The public offering of three-year bonds issued by the quoted sports management company (SAD) of Benfica, Portugal’s biggest football club was successful, with the full €35 million snapped up by investors, according to results released today by Euronext, which managers the Lisbon stock exchange.
Demand was €35,179,705, that is slightly above the amount of bonds on offer in the issue, with a total of 1,887 investors.
Of these, 609 or 32.3% took up between €2,000 and €5,000 in bonds, 473 (25.1%) took between €5,005 and €10,000, and 717 (38%) took between €10,005 and €50,000, with 88 (4.7%) investing more than €50,000.
The offer had a minimum subscription amount of €2,000, for bonds maturing in 2024 with a 4% gross nominal yield.
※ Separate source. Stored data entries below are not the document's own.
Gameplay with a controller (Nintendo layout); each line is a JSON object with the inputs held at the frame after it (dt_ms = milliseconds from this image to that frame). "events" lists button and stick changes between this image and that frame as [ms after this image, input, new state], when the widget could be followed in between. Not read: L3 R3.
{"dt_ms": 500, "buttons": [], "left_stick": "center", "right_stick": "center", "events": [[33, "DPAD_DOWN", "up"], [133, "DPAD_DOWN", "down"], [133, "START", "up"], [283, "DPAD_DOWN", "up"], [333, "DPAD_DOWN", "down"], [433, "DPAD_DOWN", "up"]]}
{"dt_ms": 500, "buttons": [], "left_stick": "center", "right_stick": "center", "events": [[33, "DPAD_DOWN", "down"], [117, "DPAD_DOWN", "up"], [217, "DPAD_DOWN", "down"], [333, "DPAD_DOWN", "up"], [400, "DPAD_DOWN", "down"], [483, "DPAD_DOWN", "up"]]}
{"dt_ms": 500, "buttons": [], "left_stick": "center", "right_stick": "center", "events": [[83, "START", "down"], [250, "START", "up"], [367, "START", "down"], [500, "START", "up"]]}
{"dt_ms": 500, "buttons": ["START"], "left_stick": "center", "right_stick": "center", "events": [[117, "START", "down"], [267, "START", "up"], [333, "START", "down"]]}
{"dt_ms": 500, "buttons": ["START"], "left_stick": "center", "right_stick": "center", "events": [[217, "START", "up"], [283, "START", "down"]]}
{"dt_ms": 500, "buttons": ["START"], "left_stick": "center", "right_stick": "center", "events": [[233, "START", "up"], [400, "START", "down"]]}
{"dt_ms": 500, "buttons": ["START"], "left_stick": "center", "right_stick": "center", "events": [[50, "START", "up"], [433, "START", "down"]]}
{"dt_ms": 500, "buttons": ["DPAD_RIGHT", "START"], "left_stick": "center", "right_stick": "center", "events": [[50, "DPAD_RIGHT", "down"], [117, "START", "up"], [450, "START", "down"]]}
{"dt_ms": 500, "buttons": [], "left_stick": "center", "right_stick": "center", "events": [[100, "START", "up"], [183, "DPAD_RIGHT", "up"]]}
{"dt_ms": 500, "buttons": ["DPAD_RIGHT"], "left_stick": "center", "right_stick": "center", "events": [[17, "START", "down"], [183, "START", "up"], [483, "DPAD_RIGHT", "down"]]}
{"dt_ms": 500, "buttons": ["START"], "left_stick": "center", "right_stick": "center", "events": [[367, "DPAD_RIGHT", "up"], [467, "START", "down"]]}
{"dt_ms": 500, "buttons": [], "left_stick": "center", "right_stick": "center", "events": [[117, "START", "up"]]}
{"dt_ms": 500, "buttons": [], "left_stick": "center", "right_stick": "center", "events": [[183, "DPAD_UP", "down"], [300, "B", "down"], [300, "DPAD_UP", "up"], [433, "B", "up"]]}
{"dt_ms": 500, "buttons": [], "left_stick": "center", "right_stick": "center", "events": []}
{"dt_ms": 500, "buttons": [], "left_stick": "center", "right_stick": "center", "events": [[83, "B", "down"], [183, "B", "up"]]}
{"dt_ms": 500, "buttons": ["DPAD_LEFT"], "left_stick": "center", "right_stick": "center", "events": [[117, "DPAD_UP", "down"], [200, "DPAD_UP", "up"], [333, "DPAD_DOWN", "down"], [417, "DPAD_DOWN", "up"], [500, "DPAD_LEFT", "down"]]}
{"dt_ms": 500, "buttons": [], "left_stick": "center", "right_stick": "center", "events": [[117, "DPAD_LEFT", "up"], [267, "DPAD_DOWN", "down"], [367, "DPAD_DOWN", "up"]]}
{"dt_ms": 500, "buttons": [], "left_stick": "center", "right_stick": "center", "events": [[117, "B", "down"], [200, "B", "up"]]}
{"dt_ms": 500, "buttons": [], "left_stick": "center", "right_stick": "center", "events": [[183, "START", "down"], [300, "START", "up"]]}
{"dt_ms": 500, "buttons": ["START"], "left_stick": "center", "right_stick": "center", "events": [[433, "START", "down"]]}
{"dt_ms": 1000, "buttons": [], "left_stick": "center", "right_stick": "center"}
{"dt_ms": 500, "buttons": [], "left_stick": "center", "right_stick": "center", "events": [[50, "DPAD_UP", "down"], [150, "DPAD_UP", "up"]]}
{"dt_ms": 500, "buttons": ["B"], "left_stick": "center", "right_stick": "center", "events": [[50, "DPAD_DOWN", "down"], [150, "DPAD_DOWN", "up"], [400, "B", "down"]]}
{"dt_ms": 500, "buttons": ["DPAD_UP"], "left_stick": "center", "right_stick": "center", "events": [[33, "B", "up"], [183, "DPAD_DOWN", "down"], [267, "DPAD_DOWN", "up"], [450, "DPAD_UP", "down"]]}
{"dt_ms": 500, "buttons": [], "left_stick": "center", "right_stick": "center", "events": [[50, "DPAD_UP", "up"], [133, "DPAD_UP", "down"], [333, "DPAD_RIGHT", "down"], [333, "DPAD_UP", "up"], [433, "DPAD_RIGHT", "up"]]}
The issue was launched on July 5, just two days before the detention of the then Benfica president Luís Filipe Vieira, on suspicion of tax fraud and other crimes; he has since stepped down. The offer ran until July 23, with the Securities Markets Commission (CMVM) requiring the unit, Sport Lisboa e Benfica – Futebol SAD, to include an addendum to the prospectus that had been approved on 1 July, giving an account of these developments.
On July 19, the CMVM revealed that it was investigating infractions in the disclosure of information to the market and abuse of information linked to the SAD, in connection with the detention of Vieira.
The former chairman was one of four people detained as part of an investigation that public prosecutors said concerned deals and financing worth over €100 million, with major losses for the state, the SAD and Novo Banco, one of Portugal’s leading banks and the successor institution to Banco Espírito Santo, which was wound up in 2014 with huge losses.
Vieira is now under house arrest pending the posing of €3 million in bail, and barred from leaving the country. He is under suspicion of abuse of trust, qualified swindling, documents forgery, money laundering, tax fraud and abuse of information.
According to prosecutors, his actions resulted in losses to Novo Banco of at least €45.6 million, with this having to be offset by the banking sector Resolution Fund, which is in turn financed by the Portuguese state.
In the same case, dubbed ‘Operation Red Card, Vieira’s son Tiago Vieira was also detained for questioning, along with the football agent and lawyer Bruno Macedo and the businessman José António dos Santos. All three are suspected of swindling, documents forgery, money laundering and tax fraud.